Like how did that little weird looking cat with that really stupid mustache mesmerize an entire nation back in the 1930s?
How did W mesmerize almost half a nation into thinking he was some kind of heroic leader after 9/11?
How did a couple of European gay guys convince women that they look best when they look like concentration camp survivors? Or that clothes look best on that emaciated shape?
How come real talent sometimes goes unnoticed and faux talent gets rewarded?
I talked about that in earlier posts and will keep talking about it, because I love to attack the arbitrary, or arbitrarily dictated, standards that maintain a lot of what appears to me to be the con job that often masquerades as “cream rises to the top” etc.

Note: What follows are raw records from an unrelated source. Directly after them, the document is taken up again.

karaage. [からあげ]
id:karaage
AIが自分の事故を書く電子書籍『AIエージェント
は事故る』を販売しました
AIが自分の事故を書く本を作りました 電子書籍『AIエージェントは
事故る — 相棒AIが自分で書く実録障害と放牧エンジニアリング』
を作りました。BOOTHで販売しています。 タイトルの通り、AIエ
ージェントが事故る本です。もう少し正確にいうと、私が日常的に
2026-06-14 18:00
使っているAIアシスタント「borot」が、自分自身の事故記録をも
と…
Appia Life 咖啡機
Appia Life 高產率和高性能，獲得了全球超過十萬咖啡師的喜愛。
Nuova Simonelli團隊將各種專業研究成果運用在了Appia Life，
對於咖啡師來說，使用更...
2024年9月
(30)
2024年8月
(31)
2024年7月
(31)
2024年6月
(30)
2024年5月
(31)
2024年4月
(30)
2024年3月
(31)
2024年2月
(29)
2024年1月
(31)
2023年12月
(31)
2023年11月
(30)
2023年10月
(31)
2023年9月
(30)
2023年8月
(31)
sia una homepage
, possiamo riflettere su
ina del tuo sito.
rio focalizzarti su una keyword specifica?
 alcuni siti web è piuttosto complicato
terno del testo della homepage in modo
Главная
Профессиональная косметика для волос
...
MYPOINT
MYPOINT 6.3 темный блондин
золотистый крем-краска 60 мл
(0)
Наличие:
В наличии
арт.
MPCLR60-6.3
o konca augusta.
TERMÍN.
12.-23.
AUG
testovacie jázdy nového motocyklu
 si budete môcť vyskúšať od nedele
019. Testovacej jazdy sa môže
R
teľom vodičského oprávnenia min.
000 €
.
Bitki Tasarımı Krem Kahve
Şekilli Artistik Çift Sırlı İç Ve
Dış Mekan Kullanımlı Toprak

Anyway, going to an opening for a show of Eric Holzman’s drawings the other night made me really conscious of this.
The drawings were done over a period of many years, and all were done on paper processed in a way to make the paper appear to be centuries old, so that whatever he drew on them, from trees and birds to children and their mothers, with a few tables and bowls of fruit thrown in, all looked like they had been around since Michelangelo.
Whose drawings were an inspiration to Holzman, if I remember correctly.
At any rate, Eric’s paintings and now his drawings have always seemed to me to be exquisite. I love everything he does, because I love the care and attention he does it with and the craftsmanship and what I see as his unique use of it. Not unique in any obvious showboaty way, but in as humble and kind and subtle a way as I find the artist himself to be in person.
But at the opening, what interested me was what people picked out as their “favorite" drawing(s). Out of thirty or so, everyone I asked picked a different drawing. I started asking after I heard people telling someone, sometimes me, what they thought was, or were, the best drawing(s).
Some of these people are or have been art critics, and they each had a different choice and a different reason for liking it. I also heard artists and critics refer to the same drawing as obviously influenced by Cezanne, while others said the same drawing was influenced by Rembrandt.
I’m no art critic, I just know what I like, as they say, and have often been accused of liking too much. Not being discerning enough. But maybe I’m just not hung up on standards that seem to change all the time and have more to do with art world politics or one-upmanship or canonizing one’s personal taste than with any real inherent check list for greatness.
Know what I mean?
Like the movie reviews I’ve been doing here, or the lists of favorite actors or poets or whatever. It’s just my taste. I can back it up with some intellectual arguments and justifications, and sometimes do, but in the end it’s just my taste.
And yes my taste is influenced by everything I was exposed to growing up and in the adult decades of my life, including reactions to being force fed a certain set of standards and rebelling against them etc.
But in the end, the fun of lists and people’s choices for “best” and all that, part of the reason “American Idol” is such a hit I’m sure, is pitting your taste against someone else’s, like that nasty guy Simon.
As Robert Kelly, a poet whose work I’ve mostly always dug, wrote in a poem in a book called IN TIME:
“We are trained to discover our identities as products/of all we prefer: we are the sum of our preferences.”
Not entirely, but a lot of truth to it. Anyway, if you’re in Manhattan any time from now until May 12, you can check out Holzman’s drawings for yourself at The New York Studio School, 8 West 8th Street. Check it out.